With 2020’s Be Holding, however, Gay bends the book-length poem genre by focusing his gaze on sport. Moreover, the genre-bending deepens when one realizes, fairly early on in Gay’s book, that the breadth of this poem is one basketball play: Dr. J’s famous up-and-under the backboard, one-hand palming, reverse lay-up against the Lakers in the 1980 Finals.
It is one of the most iconic shots in NBA history. Reverse Lay-up, Baseline Scoop. Whatever you call it, over forty years later, it is still unbelievable to watch. Watch it here if you have never seen it. Watch it again if you have.
Not only is it unusual to find poems devoted to sport (believe me, you have to look hard to find good ones), it is basically unheard of to find an entire book length sports poem. The fact that Gay devotes half of his 100 pages to one play is even more remarkable.
The poem is full of subtle twists and turns. Structurally, Gay has us imagine we are up all night with him (he keeps stating the time), creeping forward second by second examining the YouTube clip of Dr. J’s shot; Gay’s razor focus describing every angle; Gay’s imagination guessing at what Kareem and Mark Landsberger (who were under the basket), along with everyone else in the Spectrum, were thinking.
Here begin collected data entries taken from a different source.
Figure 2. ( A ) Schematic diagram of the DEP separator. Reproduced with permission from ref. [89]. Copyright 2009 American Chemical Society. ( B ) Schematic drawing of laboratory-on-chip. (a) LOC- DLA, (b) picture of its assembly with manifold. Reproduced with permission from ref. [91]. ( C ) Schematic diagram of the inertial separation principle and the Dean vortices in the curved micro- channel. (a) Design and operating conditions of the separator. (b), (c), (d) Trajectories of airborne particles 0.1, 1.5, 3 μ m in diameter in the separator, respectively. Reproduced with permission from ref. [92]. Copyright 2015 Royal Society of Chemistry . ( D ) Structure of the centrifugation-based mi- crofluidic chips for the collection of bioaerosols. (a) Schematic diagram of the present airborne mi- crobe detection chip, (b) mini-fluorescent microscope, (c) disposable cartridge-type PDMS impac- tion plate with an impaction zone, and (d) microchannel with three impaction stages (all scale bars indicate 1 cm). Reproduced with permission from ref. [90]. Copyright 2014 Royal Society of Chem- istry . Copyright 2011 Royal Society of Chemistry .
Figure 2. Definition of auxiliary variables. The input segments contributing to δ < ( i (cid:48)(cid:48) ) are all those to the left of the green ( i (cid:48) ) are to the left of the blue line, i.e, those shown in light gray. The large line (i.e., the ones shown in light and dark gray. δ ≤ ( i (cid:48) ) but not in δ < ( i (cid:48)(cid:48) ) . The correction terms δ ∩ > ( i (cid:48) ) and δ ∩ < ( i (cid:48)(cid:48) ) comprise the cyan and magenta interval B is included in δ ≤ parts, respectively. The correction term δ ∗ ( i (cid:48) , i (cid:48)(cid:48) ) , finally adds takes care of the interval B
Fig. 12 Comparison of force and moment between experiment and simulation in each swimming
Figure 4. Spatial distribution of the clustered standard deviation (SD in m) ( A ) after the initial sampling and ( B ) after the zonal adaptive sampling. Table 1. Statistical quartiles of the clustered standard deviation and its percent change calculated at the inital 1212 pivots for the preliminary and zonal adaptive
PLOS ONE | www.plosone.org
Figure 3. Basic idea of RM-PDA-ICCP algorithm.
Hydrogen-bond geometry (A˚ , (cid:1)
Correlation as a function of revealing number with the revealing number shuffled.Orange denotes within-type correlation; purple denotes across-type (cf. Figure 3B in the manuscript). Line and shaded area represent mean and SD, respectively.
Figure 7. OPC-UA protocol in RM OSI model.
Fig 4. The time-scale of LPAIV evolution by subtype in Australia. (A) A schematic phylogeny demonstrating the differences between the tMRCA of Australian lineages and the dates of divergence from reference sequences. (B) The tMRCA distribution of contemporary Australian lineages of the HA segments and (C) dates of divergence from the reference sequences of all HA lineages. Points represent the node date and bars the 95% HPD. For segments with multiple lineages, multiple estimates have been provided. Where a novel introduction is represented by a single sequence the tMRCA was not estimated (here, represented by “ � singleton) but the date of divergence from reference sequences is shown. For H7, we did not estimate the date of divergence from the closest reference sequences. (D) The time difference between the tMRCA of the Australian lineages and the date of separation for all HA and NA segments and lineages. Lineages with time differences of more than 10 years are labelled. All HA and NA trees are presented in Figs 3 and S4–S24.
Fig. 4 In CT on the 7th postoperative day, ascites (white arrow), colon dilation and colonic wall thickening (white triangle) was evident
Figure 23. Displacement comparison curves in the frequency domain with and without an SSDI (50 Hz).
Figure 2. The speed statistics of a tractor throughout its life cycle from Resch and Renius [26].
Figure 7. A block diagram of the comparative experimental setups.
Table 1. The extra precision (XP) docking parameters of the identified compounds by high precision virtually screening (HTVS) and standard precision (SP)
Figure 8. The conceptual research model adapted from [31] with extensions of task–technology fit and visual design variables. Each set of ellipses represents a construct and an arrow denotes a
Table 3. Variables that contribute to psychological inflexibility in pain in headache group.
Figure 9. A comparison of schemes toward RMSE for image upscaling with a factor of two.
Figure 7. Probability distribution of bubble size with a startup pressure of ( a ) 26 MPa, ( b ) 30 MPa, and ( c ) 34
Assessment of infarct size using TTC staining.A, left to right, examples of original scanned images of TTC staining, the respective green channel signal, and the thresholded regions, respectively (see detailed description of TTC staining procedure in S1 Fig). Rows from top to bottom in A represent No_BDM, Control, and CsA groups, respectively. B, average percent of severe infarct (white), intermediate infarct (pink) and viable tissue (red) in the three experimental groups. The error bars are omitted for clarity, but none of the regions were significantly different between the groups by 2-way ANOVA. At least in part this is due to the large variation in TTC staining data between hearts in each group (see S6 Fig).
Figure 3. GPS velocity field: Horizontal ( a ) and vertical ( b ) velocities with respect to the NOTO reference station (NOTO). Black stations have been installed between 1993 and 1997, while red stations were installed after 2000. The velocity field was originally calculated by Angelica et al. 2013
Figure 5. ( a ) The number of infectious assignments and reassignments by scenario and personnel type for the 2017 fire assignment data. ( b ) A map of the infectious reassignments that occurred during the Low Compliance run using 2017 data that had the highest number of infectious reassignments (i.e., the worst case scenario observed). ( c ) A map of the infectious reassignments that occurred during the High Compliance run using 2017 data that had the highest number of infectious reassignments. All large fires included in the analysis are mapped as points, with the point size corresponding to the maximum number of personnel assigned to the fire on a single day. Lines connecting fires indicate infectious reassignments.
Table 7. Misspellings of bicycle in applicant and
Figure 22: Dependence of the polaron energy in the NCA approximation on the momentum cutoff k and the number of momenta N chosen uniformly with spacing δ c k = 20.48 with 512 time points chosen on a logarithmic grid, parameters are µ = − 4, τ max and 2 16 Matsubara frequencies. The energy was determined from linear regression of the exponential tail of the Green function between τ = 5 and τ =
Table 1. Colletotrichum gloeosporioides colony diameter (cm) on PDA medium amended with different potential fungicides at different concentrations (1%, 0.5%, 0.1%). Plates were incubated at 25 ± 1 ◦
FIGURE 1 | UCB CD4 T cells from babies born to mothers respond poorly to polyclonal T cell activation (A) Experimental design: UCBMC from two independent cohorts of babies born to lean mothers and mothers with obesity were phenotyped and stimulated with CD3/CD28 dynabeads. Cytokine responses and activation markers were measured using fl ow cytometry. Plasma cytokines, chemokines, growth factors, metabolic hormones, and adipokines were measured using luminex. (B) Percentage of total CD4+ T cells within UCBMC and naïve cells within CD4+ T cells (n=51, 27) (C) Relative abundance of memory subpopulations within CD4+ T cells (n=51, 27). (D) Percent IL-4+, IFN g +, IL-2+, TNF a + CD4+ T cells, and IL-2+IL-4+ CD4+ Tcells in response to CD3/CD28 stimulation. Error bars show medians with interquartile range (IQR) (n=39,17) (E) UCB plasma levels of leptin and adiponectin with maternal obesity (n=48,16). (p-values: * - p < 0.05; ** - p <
While the feat itself of carrying a three-second basketball play over the course of fifty pages of couplets (two lines of poetry put together) is noteworthy, what is even more refreshing is how seamlessly Gay slides in and out of Dr. J’s layup to other concerns or aspects of Gay’s life, some basketball-related, some not.
Gay discusses his own forays into pick-up ball. He takes up historically resonant photos, and conversation around being black in America. There are unflinching moments, to be sure.
Nevertheless, the photos are well-timed to break up the long text, and the main idea of Be Holding shines through by the poem’s close: the thought that we need to be holding each other up, literally, in gratitude, to get through this time; that we should be beholden to one another.
And it’s not just Dr. J that holds court in Be Holding. Other figures appear. Gay calls on Iverson’s famous speech near the close of the book, for instance, to hammer his points home:
we in here
talking about
the practice
of the beholden,
a practice
of being beholden,
talking about
how might I hold
my beholden out to you
and you hold yours out to me,
how do we be holding each other,
how do we be
beholden to each other
(91)
While a reader’s attention inevitably wanes over the course of an 100 page poem with no breaks (other than the photos), Gay does a remarkable job of keeping things both light and heavy, both entertaining and thoughtful, both humorous and meaningful. The poem ends, essentially, with Dr. J’s shot falling through the net.
In the end, perhaps the most revelatory aspect of Be Holding is that Gay defies the general trend of a book of sports literature to make its case for one or the other: the sports fan or the critic. Gay has crafted a marvel for both; an inspiring and innovative homage to the beauty of seeing a ball go through a hoop.